### Instructions for the task
Copy nothing but the lines below running from the line containing "relevant experience by" through the line containing "Pipe Relining Architect", both end lines included.

### Dataset extract
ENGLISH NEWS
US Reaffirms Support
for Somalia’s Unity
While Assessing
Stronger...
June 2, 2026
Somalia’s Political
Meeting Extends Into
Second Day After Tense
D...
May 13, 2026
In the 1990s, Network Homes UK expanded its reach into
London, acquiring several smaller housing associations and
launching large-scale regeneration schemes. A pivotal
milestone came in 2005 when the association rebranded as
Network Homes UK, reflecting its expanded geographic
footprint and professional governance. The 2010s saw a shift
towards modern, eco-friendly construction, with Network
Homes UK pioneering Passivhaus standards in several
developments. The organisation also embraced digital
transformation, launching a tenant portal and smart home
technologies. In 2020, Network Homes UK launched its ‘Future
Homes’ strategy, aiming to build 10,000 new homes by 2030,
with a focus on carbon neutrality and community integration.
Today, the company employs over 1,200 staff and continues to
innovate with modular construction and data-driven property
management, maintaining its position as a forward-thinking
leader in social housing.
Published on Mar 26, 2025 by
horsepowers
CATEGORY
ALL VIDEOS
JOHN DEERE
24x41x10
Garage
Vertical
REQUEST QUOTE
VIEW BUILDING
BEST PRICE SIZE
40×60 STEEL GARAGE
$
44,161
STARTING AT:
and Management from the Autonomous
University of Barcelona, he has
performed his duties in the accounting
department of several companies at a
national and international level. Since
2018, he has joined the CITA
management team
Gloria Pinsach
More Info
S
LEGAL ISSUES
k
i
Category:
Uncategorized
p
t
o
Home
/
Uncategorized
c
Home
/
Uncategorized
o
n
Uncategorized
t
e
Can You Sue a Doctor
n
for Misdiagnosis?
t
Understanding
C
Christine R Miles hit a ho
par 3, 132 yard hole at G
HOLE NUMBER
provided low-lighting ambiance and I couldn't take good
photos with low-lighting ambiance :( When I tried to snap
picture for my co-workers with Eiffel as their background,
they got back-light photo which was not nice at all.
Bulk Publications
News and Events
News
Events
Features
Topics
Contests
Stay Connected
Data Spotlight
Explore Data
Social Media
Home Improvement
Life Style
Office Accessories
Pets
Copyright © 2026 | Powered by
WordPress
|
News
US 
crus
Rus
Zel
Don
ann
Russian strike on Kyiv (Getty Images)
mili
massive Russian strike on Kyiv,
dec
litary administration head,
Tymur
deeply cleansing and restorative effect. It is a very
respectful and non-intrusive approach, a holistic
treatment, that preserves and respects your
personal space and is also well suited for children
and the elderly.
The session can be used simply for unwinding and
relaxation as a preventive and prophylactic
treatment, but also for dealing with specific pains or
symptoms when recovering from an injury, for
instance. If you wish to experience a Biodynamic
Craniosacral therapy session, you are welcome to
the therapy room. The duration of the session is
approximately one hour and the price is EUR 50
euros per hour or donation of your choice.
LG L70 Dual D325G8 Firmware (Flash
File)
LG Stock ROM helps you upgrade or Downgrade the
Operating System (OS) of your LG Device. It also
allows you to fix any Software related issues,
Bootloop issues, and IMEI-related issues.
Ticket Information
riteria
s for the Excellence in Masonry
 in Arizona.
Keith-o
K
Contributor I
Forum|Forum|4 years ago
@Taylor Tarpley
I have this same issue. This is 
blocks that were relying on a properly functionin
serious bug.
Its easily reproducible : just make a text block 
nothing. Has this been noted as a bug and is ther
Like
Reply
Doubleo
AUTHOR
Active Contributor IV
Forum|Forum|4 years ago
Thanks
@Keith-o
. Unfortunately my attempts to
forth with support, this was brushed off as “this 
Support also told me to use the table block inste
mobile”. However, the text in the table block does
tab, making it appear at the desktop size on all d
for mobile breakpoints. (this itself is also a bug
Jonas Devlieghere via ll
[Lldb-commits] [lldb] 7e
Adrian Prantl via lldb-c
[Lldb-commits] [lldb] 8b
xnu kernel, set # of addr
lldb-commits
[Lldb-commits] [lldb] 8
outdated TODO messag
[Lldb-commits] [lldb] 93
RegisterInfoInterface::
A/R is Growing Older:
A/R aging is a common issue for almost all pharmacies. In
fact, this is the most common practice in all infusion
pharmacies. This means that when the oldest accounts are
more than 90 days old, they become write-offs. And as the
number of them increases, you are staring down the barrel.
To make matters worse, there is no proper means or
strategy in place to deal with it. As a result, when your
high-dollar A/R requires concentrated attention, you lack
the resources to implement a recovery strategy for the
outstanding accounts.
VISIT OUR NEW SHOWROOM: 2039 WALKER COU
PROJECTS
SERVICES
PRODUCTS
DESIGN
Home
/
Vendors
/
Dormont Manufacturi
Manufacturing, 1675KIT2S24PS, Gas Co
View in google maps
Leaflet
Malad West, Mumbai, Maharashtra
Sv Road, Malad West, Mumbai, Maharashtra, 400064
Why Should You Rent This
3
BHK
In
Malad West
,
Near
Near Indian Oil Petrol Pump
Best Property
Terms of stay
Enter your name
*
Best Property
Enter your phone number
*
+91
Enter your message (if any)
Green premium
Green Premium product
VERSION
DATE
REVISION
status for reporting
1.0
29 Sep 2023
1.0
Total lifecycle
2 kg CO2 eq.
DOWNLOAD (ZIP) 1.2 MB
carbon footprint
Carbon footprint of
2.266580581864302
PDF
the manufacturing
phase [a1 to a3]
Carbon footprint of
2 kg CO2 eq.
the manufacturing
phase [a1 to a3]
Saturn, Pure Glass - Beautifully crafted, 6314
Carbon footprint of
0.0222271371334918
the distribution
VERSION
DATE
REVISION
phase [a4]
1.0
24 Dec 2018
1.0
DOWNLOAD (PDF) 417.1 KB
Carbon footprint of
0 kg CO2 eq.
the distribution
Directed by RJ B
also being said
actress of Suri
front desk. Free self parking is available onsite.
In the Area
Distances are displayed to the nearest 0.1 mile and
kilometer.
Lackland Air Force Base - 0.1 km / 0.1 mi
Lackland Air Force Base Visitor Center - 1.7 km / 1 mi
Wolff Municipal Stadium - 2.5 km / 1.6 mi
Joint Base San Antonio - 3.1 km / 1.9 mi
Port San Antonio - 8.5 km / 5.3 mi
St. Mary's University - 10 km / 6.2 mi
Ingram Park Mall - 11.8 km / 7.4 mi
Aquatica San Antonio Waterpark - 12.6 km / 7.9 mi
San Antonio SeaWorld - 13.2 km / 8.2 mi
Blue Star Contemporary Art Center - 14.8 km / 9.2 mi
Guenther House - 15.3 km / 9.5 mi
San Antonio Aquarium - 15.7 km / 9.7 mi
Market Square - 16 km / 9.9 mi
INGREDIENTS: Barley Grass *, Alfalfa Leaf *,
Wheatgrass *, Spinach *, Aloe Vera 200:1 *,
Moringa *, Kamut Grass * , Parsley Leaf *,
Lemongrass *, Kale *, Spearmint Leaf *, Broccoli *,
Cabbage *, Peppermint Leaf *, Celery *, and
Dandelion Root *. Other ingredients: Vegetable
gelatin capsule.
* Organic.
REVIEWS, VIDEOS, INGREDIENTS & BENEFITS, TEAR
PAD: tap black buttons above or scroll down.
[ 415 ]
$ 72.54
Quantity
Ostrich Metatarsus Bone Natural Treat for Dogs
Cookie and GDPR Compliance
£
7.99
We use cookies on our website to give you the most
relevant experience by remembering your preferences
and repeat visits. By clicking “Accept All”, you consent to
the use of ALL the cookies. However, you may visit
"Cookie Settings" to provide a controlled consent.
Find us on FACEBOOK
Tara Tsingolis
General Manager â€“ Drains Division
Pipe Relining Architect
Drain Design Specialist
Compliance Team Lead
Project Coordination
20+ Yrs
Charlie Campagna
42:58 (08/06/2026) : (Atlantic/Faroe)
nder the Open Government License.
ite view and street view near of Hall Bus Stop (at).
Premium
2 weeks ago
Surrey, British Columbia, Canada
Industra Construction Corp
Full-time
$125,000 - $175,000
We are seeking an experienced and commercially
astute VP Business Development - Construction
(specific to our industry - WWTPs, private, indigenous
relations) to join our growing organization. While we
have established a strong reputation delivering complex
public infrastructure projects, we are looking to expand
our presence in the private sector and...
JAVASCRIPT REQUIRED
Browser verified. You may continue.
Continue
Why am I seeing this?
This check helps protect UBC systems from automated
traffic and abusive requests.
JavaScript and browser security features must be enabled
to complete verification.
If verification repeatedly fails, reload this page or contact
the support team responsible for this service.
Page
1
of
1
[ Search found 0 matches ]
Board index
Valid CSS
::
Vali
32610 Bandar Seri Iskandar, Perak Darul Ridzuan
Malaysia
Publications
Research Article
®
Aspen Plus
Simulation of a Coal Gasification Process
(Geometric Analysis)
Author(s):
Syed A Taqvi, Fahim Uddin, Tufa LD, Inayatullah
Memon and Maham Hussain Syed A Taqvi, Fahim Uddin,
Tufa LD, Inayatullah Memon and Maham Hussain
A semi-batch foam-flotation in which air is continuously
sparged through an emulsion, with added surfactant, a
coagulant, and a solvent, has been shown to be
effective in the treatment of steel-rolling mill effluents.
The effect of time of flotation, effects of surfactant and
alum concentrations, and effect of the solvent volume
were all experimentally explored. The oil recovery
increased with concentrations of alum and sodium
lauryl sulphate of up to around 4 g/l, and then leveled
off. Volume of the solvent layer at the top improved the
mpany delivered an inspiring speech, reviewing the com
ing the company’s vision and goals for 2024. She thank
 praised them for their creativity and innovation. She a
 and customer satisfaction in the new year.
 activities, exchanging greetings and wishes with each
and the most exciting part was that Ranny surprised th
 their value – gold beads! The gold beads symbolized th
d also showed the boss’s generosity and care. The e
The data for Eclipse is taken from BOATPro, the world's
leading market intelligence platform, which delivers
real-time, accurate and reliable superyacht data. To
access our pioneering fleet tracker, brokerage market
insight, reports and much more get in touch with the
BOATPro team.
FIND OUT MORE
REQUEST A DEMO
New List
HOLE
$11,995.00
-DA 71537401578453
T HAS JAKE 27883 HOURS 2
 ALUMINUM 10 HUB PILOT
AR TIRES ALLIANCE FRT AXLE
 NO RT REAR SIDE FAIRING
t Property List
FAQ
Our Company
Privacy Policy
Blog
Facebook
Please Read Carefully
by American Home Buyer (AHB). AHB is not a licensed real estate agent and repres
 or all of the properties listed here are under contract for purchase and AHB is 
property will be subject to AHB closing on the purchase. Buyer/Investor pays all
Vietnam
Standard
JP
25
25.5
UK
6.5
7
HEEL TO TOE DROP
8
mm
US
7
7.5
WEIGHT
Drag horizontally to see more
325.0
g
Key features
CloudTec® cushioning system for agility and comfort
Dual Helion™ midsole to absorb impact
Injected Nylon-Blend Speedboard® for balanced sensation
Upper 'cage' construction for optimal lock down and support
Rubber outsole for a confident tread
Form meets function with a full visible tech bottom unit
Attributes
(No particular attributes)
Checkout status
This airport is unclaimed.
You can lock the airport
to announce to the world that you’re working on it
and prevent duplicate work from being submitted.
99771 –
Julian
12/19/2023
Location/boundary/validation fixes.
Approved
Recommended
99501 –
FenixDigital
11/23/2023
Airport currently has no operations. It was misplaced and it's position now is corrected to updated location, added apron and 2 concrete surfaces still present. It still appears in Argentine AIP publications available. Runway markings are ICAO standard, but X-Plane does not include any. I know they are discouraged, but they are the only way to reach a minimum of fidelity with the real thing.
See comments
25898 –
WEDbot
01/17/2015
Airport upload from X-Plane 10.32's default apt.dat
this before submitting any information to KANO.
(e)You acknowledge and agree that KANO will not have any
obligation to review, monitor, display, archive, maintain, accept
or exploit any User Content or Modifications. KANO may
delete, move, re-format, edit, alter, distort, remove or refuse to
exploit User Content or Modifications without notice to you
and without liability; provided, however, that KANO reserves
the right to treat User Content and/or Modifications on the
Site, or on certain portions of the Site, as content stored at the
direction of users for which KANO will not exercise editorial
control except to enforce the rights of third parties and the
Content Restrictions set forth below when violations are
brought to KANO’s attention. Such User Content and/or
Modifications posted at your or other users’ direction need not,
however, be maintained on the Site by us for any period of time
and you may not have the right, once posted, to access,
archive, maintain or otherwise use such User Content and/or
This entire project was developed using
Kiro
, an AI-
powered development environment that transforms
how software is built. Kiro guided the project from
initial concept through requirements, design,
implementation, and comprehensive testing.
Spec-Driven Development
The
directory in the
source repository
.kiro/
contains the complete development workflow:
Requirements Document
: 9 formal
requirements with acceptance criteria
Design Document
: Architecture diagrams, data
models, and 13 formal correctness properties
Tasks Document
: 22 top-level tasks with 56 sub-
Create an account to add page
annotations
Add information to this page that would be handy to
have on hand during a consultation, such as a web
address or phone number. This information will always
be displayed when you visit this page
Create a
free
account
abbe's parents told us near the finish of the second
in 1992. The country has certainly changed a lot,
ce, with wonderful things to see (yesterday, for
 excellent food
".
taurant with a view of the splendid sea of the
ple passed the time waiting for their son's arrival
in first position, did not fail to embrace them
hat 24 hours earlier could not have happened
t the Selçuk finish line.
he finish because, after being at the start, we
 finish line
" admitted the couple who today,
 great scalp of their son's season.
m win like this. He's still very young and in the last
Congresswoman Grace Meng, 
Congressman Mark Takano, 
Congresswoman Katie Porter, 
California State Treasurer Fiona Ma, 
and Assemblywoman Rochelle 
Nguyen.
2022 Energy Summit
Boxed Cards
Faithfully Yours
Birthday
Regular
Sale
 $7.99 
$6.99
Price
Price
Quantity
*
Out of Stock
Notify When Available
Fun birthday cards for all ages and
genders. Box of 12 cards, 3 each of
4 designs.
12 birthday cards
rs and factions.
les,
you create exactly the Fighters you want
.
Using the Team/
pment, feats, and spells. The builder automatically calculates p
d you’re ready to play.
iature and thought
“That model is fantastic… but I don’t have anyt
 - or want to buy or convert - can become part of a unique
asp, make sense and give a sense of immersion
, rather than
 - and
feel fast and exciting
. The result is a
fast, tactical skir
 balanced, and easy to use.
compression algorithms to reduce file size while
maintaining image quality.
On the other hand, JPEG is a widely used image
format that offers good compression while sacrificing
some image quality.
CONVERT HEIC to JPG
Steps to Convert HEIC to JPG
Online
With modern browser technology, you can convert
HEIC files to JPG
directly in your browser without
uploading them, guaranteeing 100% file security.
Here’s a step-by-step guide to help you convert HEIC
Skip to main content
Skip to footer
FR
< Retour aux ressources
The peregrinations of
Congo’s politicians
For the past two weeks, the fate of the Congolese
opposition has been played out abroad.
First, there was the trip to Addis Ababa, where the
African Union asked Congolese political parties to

### Result of this exercise
relevant experience by remembering your preferences
and repeat visits. By clicking “Accept All”, you consent to
the use of ALL the cookies. However, you may visit
"Cookie Settings" to provide a controlled consent.
Find us on FACEBOOK
Tara Tsingolis
General Manager â€“ Drains Division
Pipe Relining Architect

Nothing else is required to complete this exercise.